(Text for analysis)
^^^^

[Netarchivesuite-users] Running Heritrix orders...

Michael Giles mgiles at visionstudio.com
Fri Oct 3 20:49:11 CEST 2008

Wow!  Thank you so much for such a thorough response.  I will try these 
steps out and let you know the results.  The only immediate question I 
have from the email is with regards to this statement:

As many instances of
dk.netarkivet.harvester.harvesting.HarvestControllerApplication as you
need concurrent harvests.

What exactly is entailed by a single "harvest"?  As stated, each website 
in my crawl has a unique set of rules (in its order.xml).  Do I need a 
separate instance of the HarvestController for each site (hopefully 
not)?  Or can I configure a single "harvest" that lists a bunch of sites 
(each with their own order.xml) and have them run in parallel?  I'm 
assuming it is the later, using the Selective Harvest configuration 
but just wanted to make sure.

It will all probably be more obvious once I get down into the work of 
running it.  Thanks again, and have a great weekend!


Kaare Fiedler Christiansen wrote:
> On Thu, 2008-10-02 at 18:26 +0200, Michael Giles wrote:
>> I am currently doing periodic, very directed crawls of specific sites
>> (currently only 10 sites, eventually 50 or 100) with Heritrix (each site
>> has it's own order.xml).  NetArchive seems like a great way to
>> coordinate and schedule those crawls.  I already have functioning
>> order.xml files for each site.  Instead of archiving in WARC or ARC,
>> they just write out the relevant HTML pages into a mirror directory (the
>> HTML gets parsed by another system after the crawl completes).

^^^^

(Work order 1) Put this sentence from the forum thread about running Heritrix orders into Spanish: "I already have functioning order.xml files for each site."
(Work order 2) Extend the forum thread about running Heritrix orders, picking up right after its final sentence.
The lines that come after this play no part in the work here.

^^^^

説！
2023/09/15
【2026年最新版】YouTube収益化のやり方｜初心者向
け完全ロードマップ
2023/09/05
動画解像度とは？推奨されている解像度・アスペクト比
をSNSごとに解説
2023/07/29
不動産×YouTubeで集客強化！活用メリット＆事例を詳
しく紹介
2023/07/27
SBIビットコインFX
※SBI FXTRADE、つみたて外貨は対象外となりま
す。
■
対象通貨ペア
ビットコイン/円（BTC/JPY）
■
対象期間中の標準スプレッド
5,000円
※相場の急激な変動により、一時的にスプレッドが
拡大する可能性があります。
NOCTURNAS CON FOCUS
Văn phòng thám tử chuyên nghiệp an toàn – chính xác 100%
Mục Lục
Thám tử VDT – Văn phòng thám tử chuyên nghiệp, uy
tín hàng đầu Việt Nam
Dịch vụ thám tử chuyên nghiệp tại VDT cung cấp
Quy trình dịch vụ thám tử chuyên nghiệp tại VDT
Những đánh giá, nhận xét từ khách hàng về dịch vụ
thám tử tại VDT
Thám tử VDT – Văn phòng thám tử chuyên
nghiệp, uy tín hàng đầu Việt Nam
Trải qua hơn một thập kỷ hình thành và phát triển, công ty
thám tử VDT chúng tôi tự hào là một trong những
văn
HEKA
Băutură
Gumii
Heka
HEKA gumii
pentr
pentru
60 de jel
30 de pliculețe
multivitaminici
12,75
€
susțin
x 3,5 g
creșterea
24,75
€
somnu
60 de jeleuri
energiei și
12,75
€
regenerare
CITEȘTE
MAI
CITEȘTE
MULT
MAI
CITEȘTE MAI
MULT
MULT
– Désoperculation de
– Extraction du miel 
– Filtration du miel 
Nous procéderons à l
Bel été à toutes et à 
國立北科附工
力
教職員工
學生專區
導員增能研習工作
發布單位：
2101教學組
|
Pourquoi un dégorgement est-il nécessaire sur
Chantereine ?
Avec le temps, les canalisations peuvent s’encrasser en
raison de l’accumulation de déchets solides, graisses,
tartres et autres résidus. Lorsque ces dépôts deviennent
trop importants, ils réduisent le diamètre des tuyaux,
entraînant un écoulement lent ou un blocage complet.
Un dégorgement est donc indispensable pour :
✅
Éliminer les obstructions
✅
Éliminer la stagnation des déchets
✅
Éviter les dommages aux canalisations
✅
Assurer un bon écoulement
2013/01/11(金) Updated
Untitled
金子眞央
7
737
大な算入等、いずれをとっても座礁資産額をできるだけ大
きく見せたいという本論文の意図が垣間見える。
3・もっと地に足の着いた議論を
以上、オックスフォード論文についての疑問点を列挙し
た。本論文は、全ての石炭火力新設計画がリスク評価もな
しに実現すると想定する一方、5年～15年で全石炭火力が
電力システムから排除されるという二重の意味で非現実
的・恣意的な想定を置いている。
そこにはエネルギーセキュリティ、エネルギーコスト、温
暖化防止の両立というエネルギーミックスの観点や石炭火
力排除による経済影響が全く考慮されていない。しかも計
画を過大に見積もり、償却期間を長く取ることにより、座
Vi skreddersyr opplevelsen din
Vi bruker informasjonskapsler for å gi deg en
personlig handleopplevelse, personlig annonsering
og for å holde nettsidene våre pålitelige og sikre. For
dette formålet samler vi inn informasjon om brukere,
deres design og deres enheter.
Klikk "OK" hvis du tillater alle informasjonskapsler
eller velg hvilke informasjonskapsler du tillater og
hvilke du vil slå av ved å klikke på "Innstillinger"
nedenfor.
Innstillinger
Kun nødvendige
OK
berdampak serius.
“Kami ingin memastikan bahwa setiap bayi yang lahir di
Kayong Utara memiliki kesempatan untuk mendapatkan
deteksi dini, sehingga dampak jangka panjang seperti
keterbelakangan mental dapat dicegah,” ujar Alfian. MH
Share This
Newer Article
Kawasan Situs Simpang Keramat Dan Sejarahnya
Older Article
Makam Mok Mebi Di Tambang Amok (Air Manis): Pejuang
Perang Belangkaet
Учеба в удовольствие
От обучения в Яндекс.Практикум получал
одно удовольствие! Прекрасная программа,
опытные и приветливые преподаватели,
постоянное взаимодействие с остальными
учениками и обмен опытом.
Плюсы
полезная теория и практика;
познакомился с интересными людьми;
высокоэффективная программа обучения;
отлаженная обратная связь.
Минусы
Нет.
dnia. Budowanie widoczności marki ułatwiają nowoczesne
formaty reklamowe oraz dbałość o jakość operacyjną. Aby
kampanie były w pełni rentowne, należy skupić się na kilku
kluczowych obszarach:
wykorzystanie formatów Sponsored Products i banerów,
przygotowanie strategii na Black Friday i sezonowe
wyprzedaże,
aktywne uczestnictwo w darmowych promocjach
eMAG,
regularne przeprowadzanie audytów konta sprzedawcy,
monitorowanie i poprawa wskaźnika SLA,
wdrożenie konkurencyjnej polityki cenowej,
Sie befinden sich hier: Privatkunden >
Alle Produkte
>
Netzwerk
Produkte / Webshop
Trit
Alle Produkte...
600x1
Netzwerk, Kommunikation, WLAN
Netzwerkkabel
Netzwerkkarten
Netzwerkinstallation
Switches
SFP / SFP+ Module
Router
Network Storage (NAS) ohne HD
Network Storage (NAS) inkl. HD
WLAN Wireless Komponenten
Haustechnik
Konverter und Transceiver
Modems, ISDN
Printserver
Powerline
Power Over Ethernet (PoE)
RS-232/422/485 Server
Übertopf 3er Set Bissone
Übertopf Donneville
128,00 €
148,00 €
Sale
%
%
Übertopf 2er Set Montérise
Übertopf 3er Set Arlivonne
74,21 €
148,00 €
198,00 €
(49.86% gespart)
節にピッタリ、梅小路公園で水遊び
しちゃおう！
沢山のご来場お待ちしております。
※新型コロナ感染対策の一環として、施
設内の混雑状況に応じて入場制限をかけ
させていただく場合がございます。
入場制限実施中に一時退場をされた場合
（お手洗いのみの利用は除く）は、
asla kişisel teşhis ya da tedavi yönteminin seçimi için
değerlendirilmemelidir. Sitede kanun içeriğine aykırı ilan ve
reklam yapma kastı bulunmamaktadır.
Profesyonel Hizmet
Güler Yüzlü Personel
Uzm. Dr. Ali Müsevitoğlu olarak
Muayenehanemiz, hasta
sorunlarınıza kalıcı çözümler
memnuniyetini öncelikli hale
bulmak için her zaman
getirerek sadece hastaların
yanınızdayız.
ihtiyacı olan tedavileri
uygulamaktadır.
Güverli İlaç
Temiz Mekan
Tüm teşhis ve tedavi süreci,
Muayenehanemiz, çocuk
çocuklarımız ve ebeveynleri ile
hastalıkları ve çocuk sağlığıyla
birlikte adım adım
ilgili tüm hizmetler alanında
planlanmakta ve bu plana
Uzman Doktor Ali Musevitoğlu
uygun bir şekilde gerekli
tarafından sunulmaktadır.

^^^^

(Expected output 1) Ya tengo archivos order.xml que funcionan para cada sitio.

(Expected output 2)
>> My questions are:
>>  * Can I just load these order.xml files into NetArchive (I've gotten
>> used to building and testing them through Heritrix)?
> Yes, you can. NetarchiveSuite will treat them as templates, though, and
> fill out some values. This means that there are certain requirements to
> parts of the order.xml that must look in specific ways... 
> You can read more here: 
> http://netarchive.dk/suite/Installation_Manual#head-9de8fbd401c20e81141ef5fbfee4228aa0eaa6ee
> (Installation manual, Appendix D)
> Read on for certain trouble for you use case...
>>  * Will NetArchive let me do the mirroring (instead of archiving)?
> Well, on, not as is.
> Currently, it is expected that the writer will generate ARC files.
> I did a little testing, and it is possible to use a
> MirrorWriterProcessor; HOWEVER, you need to also have an
> ARCWriterProcessor in the order.xml, you can then set it to "disabled".
> This will make harvesting and scheduling work. Since it is not the
> intended usage, some strange things will happen though.
> The final cycle of the HarvestControllers is to pack up metadata in an
> ARC file, and upload all ARC files and metadata to the archive. Any
> left-over data will be moved to a directory called "oldjobs".
> My test shows that this will still happen, but there will of course only
> be one ARCfile: The packaged metadata. The rest of the data will be
> moved to oldjobs, including the mirrored data.
> Viewing the data with our access module won't work, but it seems this is
> not you use-case anyway.
> This is certainly not optimal, but if you play around with it a bit, you
> can perhaps gve us feedback on your requirements, and we can work with
> you to see if we can adapt the system.
>>  * And finally, since I'm downloading a relatively small number of files
>> (e.g. 20-50k per site) over a fixed number of sites would it make sense
>> to run everything on a single machine?
> Yes, I definitely think so.
> In your case, you only need the harvesting component of NetarchiveSuite.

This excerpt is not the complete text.